Chronic underspending in infrastructure and consistent population growth has resulted in a dire need for investment portfolios to fund the provision of essential services to communities.

Speaking at a Bennelong adviser event in Sydney last week, 4D Infrastructure chief investment officer Sarah Shaw said investors looking for opportunities that will deliver across all market cycles should consider diversifying portfolios with infrastructure assets.

"In falling markets, infrastructure provides a safe haven for investors who can tilt their portfolio towards safe markets and regulated utilities.  In this environment, infrastructure provides investors with a defensive asset class with stable, with generally more predictable and resilient earnings, as well as a low correlation to general equities," Shaw said.

"In rising markets, 'user pays' assets come into their own.  Such assets are usually correlated to GDP growth and are protected from rising interest rates, giving investors an inflation hedge."

Shaw said recent history demonstrated that even though infrastructure underperforms the broader market when bond yields rise, it quickly recovers as 'user pays' assets tend to outperform as a result of being geared for growth and macro recovery.

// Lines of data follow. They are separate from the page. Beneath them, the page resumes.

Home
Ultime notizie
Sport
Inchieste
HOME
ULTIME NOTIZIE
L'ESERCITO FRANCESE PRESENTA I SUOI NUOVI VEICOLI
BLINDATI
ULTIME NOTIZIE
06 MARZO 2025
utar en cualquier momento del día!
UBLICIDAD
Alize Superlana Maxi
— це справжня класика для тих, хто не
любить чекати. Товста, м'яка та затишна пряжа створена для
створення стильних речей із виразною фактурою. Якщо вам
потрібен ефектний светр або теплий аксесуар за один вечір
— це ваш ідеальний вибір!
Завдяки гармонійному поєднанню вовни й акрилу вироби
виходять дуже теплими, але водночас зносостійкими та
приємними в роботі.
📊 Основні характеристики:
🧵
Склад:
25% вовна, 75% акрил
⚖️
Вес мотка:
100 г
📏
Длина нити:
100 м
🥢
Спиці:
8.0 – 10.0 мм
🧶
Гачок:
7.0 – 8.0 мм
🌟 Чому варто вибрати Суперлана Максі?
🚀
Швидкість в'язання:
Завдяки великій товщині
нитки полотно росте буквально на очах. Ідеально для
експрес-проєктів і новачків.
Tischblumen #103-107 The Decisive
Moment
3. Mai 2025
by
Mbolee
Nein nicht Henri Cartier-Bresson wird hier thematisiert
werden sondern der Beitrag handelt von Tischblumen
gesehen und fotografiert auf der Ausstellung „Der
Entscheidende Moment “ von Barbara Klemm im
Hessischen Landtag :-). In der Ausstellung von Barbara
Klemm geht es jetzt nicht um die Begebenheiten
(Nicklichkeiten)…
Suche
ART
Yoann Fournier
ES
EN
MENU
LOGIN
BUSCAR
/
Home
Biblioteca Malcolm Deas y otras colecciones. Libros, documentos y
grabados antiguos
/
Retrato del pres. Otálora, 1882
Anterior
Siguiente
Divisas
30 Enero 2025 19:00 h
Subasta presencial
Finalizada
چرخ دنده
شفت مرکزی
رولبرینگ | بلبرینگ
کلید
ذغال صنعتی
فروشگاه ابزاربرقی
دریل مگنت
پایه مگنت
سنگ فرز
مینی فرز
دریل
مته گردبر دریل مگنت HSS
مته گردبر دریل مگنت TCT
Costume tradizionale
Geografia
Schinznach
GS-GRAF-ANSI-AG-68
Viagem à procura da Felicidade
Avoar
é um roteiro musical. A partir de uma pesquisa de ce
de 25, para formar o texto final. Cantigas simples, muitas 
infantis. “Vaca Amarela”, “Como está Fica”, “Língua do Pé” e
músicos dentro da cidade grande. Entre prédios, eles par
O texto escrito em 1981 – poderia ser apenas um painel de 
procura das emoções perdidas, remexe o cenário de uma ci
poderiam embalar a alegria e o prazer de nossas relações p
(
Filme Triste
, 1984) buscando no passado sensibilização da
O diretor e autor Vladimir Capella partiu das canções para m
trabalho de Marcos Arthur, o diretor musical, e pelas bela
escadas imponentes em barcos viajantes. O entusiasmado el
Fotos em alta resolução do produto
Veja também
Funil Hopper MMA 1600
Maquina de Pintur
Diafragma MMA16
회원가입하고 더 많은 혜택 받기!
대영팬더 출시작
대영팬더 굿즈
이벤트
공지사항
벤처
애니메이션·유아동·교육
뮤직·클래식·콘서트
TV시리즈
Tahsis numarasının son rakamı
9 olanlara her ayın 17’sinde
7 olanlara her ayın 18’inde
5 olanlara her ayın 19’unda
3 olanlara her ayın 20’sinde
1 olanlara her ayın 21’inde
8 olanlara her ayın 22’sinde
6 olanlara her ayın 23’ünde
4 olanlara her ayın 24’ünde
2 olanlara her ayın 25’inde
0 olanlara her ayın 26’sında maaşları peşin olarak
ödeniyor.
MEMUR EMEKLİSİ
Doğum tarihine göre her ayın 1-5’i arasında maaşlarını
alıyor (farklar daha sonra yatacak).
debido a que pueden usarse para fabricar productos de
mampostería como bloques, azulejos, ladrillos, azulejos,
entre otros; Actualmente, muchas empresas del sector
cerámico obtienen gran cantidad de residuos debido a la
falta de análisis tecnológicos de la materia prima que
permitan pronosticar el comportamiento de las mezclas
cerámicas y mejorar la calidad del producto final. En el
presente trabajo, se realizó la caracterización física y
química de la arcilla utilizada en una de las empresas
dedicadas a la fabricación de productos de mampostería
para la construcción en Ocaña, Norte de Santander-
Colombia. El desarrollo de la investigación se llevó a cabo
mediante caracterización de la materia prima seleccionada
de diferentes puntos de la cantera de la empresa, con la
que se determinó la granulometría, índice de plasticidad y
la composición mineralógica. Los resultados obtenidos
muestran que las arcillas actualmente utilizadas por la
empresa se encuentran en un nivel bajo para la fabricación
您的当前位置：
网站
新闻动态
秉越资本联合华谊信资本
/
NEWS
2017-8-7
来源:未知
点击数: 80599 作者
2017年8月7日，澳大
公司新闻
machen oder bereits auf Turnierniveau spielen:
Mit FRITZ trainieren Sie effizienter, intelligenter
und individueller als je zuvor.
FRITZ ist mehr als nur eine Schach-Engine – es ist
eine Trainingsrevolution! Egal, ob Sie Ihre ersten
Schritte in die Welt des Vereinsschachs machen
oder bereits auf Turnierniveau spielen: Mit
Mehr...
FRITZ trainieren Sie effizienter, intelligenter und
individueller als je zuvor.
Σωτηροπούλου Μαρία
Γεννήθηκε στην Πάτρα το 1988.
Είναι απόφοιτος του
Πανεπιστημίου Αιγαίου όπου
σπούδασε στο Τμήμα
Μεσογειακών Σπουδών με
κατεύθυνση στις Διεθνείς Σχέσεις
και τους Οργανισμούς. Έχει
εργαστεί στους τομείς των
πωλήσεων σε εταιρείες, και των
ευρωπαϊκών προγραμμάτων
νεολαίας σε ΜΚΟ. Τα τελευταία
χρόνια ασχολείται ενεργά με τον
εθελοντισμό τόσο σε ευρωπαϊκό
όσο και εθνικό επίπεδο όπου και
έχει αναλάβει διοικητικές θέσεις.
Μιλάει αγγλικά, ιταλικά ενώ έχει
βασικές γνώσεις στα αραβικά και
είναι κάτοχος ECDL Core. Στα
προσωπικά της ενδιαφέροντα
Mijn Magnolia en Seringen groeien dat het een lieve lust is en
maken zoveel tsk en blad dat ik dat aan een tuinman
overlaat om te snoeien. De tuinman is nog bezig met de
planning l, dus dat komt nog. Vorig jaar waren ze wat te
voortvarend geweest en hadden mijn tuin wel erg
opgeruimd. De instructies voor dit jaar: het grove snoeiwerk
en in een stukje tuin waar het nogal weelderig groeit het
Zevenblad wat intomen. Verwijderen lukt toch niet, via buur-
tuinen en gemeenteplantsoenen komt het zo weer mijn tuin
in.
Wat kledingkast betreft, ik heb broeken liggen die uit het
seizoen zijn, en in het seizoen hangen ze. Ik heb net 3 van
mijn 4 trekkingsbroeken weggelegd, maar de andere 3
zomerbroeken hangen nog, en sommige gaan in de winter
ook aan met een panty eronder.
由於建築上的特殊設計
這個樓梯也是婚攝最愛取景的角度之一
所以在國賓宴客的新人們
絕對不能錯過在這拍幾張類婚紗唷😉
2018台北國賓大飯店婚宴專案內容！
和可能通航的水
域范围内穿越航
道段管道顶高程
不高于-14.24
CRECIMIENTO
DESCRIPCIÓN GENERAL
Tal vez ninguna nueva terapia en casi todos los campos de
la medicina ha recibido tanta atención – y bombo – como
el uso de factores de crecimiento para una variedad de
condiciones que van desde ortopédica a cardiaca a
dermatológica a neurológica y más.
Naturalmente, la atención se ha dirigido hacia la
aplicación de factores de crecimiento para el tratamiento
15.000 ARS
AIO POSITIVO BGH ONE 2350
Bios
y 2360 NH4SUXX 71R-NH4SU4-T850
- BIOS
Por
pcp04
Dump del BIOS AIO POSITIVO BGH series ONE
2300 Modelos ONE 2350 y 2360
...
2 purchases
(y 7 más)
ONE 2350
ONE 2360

"Similarly, as bond yields start declining, investors look for defensive havens and infrastructure assets outperform.  Regulated assets gain favour as investors move to protected earnings. We have seen this happen over the last market cycle, where infrastructure outperformed the broader market both as the Federal Reserve cut the cash rate and also when it was raised," Shaw said.

She said this growing market holds almost unprecedented opportunities for investors, with global estimates showing between US$60-70 trillion will need to be spent on the world's infrastructure in the next 15 years.

"It is worth noting that since listed infrastructure has been recognised as its own asset class it has offered investors significantly better returns than general global equities since 2003 - periods of both boom and bust, including a debt-driven GFC," Shaw highlighted.

"For the foreseeable future we are looking at strong long-term tailwinds - coupled with almost infinite capacity - and topped off with attractive defensive returns, regardless of share market cycles," Shaw said.